-- START OF Extracted material --
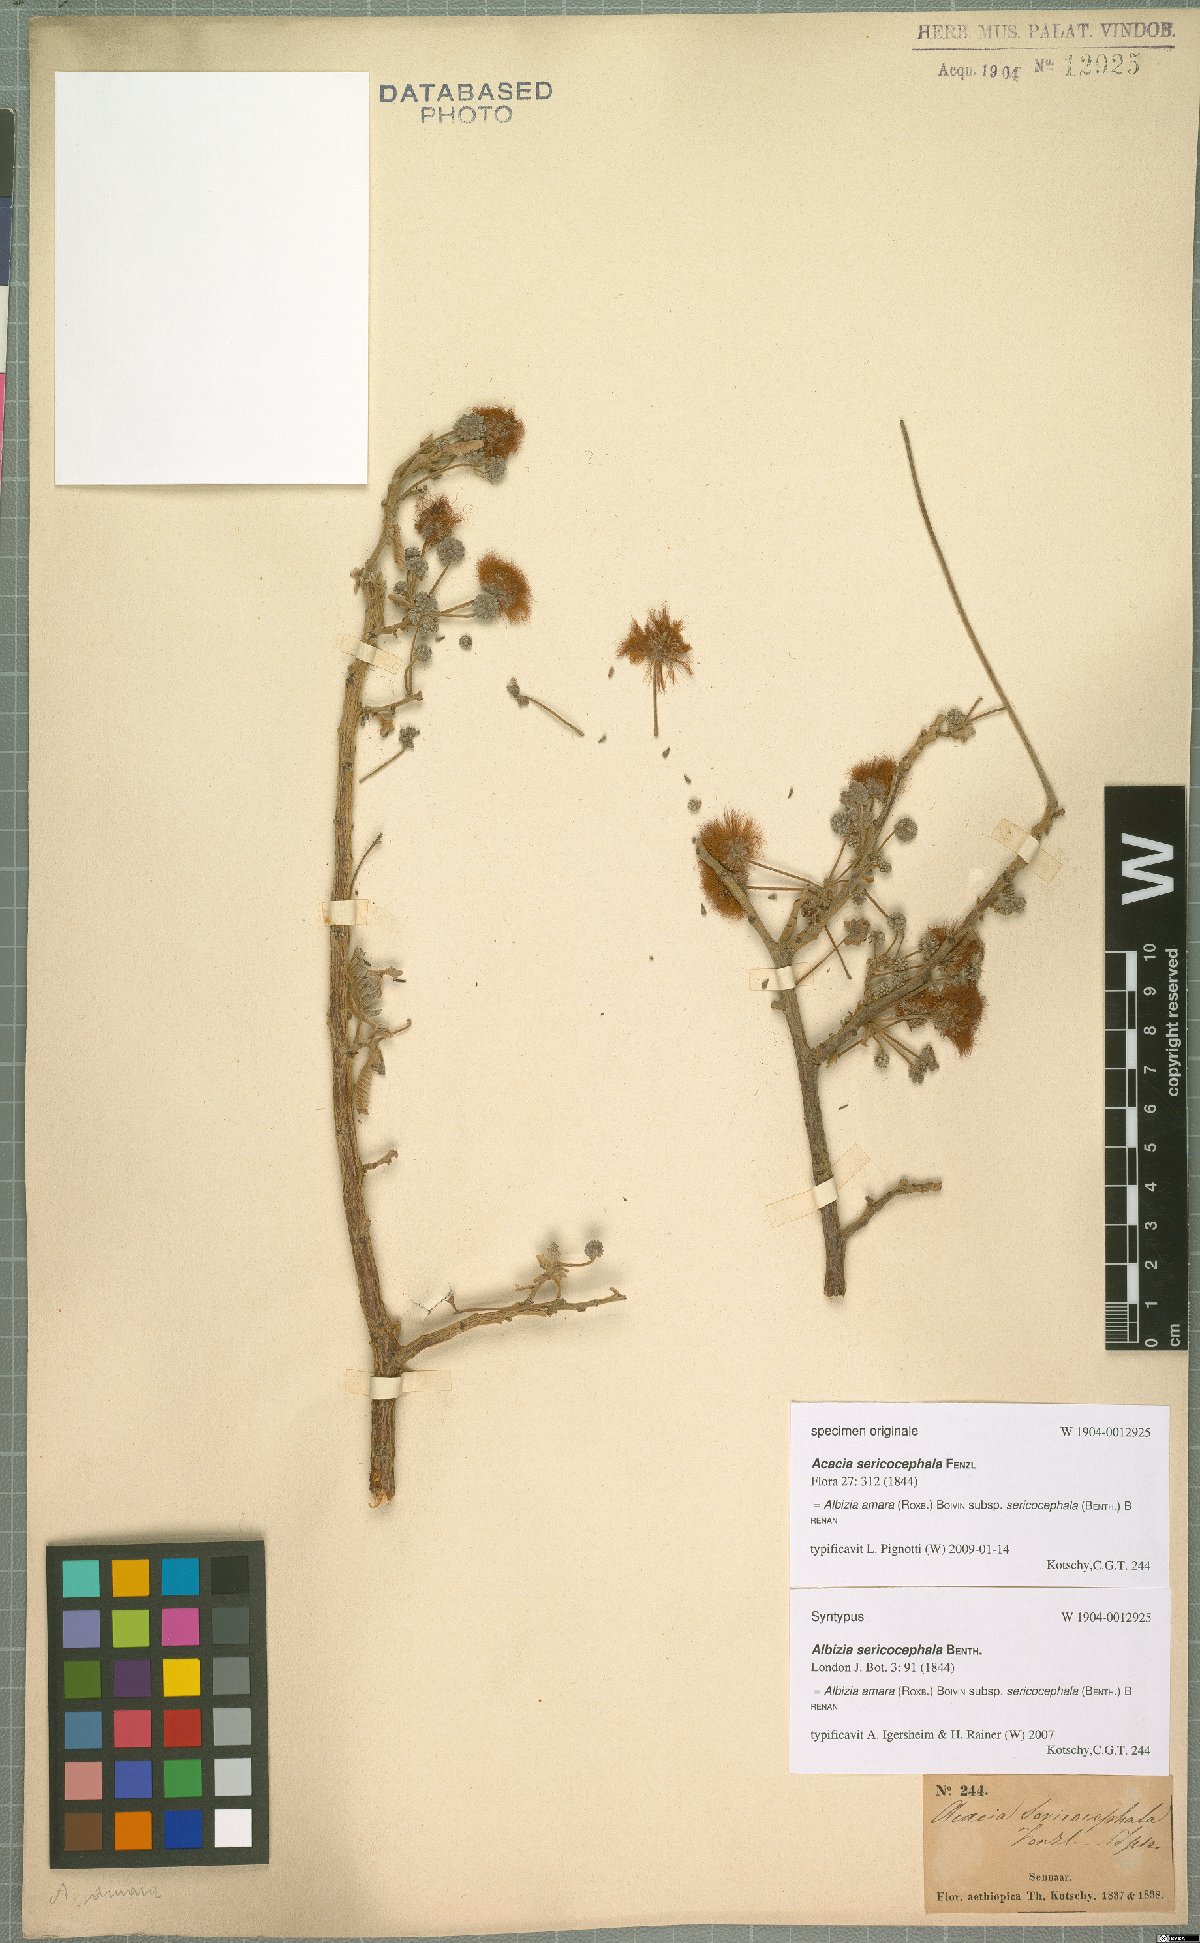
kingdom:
-- END OF Extracted material --
-- START OF Extracted material --
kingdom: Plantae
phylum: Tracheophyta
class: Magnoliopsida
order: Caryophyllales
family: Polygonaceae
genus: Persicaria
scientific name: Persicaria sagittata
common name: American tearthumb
-- END OF Extracted material --
- _Goal of the exercise_
Render everything in the material from the line containing "class: Magnoliopsida" down to the line containing "common name: American tearthumb", both included, as a JSON list of strings with one string per line and blank lines omitted.

- _Task result_
[
  "class: Magnoliopsida",
  "order: Caryophyllales",
  "family: Polygonaceae",
  "genus: Persicaria",
  "scientific name: Persicaria sagittata",
  "common name: American tearthumb"
]